A single violin plot can display the distribution of numerical variables for multiple categories.
Data #
A violin plot requires at least one categorical variable and one numerical variable.
R #
Let’s make a violin plot in R with the ggplot2 package. We’ll also use tooling from tidyverse to manipulate the data.
library(tidyverse)
library(ggplot2)
For this example, we’ll use the built in diamonds
dataset.
## # A tibble: 53,940 × 10
## carat cut color clarity depth table price x y z
## <dbl> <ord> <ord> <ord> <dbl> <dbl> <int> <dbl> <dbl> <dbl>
## 1 0.23 Ideal E SI2 61.5 55 326 3.95 3.98 2.43
## 2 0.21 Premium E SI1 59.8 61 326 3.89 3.84 2.31
## 3 0.23 Good E VS1 56.9 65 327 4.05 4.07 2.31
## 4 0.29 Premium I VS2 62.4 58 334 4.2 4.23 2.63
## 5 0.31 Good J SI2 63.3 58 335 4.34 4.35 2.75
## 6 0.24 Very Good J VVS2 62.8 57 336 3.94 3.96 2.48
## 7 0.24 Very Good I VVS1 62.3 57 336 3.95 3.98 2.47
## 8 0.26 Very Good H SI1 61.9 55 337 4.07 4.11 2.53
## 9 0.22 Fair E VS2 65.1 61 337 3.87 3.78 2.49
## 10 0.23 Very Good H VS1 59.4 61 338 4 4.05 2.39
## # ℹ 53,930 more rows
Since a violin plot requires a categorical variable and a numerical variable, let’s go with the cut (categorical) and the price (numerical).

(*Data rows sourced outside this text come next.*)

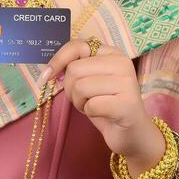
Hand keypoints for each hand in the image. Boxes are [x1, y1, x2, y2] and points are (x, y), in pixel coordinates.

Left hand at [38, 39, 160, 161]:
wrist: (132, 133)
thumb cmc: (107, 105)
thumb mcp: (90, 81)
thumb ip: (76, 69)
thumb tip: (49, 70)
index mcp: (112, 53)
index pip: (78, 46)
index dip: (58, 59)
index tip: (46, 76)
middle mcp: (122, 63)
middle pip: (75, 70)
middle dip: (71, 89)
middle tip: (83, 99)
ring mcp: (127, 83)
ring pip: (80, 87)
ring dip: (79, 102)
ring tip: (93, 106)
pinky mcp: (127, 104)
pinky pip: (91, 106)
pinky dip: (89, 113)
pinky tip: (102, 114)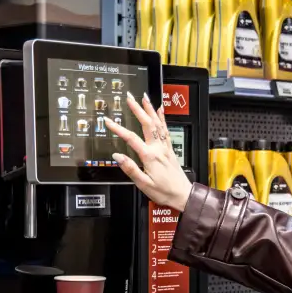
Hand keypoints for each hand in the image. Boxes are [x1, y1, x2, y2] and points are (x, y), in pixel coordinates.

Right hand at [106, 92, 193, 212]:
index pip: (131, 138)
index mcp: (150, 157)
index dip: (118, 129)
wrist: (183, 195)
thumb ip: (130, 169)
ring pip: (158, 123)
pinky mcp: (170, 149)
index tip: (108, 121)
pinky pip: (166, 129)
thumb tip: (117, 156)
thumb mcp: (144, 184)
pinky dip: (162, 118)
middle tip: (129, 97)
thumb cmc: (164, 191)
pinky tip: (160, 109)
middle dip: (137, 109)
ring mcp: (165, 147)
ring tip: (144, 97)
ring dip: (150, 109)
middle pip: (147, 124)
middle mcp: (158, 148)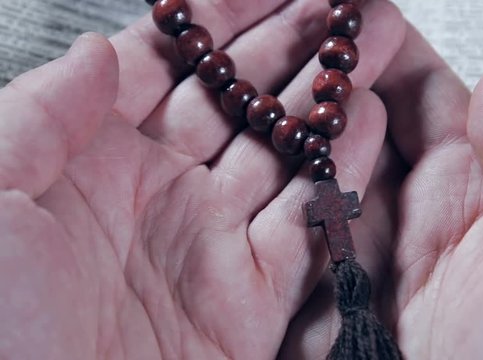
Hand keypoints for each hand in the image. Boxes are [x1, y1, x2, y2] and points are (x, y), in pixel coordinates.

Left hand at [0, 0, 405, 357]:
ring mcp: (209, 243)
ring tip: (370, 44)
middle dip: (293, 47)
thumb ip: (39, 116)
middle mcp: (159, 194)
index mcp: (92, 160)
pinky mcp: (250, 301)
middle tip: (341, 6)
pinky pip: (307, 224)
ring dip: (328, 98)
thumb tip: (96, 51)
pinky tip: (367, 121)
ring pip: (284, 153)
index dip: (225, 19)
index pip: (171, 65)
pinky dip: (342, 171)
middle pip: (241, 101)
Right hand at [280, 26, 482, 358]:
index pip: (427, 99)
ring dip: (290, 140)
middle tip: (288, 40)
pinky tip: (245, 175)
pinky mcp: (334, 315)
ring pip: (320, 182)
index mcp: (482, 196)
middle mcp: (421, 226)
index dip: (390, 51)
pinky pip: (294, 250)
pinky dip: (270, 213)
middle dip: (327, 84)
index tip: (352, 13)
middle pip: (363, 133)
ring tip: (254, 92)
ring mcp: (371, 268)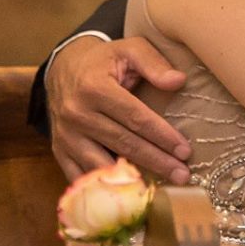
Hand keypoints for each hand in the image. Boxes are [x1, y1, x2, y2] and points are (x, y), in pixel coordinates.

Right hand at [47, 35, 193, 183]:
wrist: (63, 69)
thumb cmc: (104, 61)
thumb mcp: (129, 49)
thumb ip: (153, 63)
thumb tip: (178, 81)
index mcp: (95, 88)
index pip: (135, 118)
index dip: (161, 135)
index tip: (185, 151)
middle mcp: (77, 114)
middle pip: (124, 144)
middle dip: (156, 161)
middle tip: (183, 174)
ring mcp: (66, 136)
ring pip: (102, 164)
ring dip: (132, 179)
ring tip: (160, 189)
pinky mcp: (60, 151)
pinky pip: (81, 177)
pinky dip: (102, 189)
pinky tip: (125, 197)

Let’s plot a very simple violin plot using cut and price.
ggplot(
data = diamonds,
aes(
x = cut,
y = price,
fill = cut
)
) +
geom_violin()
Let’s break that down a bit.
data = diamonds
defines the dataset we’re using here.
aes(...)
defines the aesthetic mappings. Within aes
, we’re basically saying that the x-axis should be used for the cut, the y-axis should be used for the price, and we’ll fill the plots by color based on the cut.